The Secretary General of the Muslim Council of Britain says he will not dilute criticism of the establishment because he has received a knighthood.
Sir Iqbal says he will not be silenced on important issues
Sir Iqbal Sacranie told Sky's Sunday with Adam Boulton the honour would not make it more difficult for him to speak out over issues such as the Iraq war.
He said the knighthood, awarded in the Queen's Birthday Honours, recognised "the work of the community at large".
Sir Iqbal also welcomed plans to make inciting religious hatred an offence.
He said: "As a Muslim we work in community work, charitable work, for the sole purpose of seeking pleasure from your creator.

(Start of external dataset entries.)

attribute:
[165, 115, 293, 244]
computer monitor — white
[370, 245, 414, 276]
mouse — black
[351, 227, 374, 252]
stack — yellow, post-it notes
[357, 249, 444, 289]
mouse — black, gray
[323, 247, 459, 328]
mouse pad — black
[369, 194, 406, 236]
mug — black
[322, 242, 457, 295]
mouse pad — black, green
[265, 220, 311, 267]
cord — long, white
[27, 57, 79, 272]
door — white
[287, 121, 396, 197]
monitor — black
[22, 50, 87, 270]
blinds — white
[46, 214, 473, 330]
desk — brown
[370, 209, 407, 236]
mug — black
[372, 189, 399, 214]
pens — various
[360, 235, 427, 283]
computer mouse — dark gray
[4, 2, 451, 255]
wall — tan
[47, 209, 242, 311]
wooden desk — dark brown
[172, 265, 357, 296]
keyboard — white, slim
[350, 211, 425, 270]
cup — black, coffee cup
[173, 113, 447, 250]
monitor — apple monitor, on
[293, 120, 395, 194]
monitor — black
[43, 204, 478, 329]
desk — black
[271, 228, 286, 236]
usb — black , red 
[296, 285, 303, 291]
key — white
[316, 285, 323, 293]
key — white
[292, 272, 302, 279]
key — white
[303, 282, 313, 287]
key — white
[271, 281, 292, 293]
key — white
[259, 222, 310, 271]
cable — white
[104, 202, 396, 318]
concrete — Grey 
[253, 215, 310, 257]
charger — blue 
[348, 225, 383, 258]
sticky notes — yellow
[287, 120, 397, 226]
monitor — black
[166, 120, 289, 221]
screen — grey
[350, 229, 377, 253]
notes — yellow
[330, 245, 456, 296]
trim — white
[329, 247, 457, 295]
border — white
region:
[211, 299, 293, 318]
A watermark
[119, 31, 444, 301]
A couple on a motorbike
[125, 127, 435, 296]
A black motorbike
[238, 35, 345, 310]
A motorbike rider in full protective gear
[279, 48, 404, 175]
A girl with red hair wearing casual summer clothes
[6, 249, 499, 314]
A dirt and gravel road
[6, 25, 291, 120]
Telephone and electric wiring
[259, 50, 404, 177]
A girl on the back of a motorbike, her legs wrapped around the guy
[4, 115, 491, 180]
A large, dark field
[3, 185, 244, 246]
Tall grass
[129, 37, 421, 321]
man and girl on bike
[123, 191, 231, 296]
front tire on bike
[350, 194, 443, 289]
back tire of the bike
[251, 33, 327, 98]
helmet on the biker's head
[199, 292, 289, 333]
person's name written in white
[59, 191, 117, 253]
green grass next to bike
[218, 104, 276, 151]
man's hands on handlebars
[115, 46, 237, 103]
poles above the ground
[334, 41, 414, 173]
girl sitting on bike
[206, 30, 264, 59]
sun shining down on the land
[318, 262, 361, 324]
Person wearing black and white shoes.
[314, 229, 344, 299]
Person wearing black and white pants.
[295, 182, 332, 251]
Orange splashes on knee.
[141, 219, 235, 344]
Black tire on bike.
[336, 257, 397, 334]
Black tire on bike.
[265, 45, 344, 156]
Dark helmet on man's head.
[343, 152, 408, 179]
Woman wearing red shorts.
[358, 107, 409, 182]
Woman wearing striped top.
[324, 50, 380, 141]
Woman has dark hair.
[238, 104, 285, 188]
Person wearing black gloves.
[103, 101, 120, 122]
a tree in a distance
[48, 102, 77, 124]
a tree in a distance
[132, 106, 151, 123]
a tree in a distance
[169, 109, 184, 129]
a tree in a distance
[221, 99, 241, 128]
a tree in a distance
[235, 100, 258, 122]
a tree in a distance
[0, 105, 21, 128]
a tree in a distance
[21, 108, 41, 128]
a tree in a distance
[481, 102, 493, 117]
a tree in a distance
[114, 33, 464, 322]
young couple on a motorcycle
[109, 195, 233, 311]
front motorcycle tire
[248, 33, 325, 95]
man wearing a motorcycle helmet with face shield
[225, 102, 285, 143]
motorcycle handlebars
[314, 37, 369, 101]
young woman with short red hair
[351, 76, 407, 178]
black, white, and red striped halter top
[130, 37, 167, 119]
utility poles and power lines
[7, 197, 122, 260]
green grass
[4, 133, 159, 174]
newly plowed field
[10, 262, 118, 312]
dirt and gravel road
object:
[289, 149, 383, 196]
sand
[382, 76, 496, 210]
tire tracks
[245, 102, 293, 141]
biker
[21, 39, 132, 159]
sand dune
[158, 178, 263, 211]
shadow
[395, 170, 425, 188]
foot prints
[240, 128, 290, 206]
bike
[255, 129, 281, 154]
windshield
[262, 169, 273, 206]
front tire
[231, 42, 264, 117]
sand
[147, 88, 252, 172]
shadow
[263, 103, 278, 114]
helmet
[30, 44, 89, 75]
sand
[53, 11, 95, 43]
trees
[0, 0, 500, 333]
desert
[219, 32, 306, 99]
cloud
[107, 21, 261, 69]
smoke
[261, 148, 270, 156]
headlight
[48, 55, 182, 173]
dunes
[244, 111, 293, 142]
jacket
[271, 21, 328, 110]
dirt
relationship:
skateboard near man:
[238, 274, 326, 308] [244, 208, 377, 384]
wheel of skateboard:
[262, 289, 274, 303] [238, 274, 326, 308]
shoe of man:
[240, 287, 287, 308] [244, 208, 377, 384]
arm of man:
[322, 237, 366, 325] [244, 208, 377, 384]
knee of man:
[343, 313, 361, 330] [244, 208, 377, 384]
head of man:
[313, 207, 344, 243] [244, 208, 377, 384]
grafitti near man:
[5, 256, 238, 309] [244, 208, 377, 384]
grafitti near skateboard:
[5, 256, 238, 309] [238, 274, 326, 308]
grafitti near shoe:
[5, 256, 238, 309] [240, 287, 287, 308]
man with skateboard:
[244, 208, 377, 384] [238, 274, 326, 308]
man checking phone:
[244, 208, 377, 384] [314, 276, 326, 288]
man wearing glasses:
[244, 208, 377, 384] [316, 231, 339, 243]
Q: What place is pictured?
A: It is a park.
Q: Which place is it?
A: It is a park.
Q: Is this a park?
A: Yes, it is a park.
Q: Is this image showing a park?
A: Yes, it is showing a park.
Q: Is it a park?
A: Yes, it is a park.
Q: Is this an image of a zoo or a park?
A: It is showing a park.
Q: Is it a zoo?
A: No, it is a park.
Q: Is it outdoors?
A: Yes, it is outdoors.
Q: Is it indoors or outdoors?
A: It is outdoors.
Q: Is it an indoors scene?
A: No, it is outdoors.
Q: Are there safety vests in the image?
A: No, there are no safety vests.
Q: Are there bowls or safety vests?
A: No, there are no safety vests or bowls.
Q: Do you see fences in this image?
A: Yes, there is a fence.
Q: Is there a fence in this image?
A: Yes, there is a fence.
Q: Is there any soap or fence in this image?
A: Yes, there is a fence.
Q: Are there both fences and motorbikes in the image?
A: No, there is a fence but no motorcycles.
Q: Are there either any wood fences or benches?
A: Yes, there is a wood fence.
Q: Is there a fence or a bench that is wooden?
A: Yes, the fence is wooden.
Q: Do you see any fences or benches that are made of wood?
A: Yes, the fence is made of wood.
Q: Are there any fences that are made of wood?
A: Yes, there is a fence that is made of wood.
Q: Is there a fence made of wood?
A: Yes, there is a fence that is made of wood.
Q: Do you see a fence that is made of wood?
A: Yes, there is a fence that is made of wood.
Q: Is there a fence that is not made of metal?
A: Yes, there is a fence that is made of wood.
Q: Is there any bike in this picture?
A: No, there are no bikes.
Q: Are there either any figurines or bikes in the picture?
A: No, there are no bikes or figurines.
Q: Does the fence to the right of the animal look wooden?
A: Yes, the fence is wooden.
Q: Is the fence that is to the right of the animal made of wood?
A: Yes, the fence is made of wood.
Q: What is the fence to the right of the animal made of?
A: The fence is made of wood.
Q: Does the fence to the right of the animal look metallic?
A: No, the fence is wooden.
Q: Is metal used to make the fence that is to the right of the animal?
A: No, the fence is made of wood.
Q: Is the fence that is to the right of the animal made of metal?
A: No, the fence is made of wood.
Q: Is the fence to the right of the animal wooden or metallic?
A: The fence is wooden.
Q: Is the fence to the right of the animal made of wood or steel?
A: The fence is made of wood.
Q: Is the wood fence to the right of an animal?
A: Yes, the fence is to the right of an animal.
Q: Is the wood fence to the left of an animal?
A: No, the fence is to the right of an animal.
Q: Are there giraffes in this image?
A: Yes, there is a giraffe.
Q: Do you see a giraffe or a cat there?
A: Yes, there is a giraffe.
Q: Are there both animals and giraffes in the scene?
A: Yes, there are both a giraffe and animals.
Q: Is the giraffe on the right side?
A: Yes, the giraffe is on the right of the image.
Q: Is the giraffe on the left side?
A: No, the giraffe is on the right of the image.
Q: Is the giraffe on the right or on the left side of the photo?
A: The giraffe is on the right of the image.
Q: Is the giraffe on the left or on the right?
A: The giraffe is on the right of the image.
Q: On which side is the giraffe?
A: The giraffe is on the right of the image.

"And whilst doing that work, of course there are areas of difficulties that you face, difficult decisions have to be made but then, at the end of the day, the decisions are based on what is right for the community and for the society at large.
"So you will be quite critical about the Cabinet, about the establishment, and if there is some very positive work done by the Cabinet and establishment you would need to support and encourage them."
Sir Iqbal said a religious hatred law would bring about greater equality.
"You can't have a society where we say that everybody is to be treated equally...when there are certain disadvantages, certain lacunas in law that treats certain communities and particularly certain faith communities in a disadvantaged manner."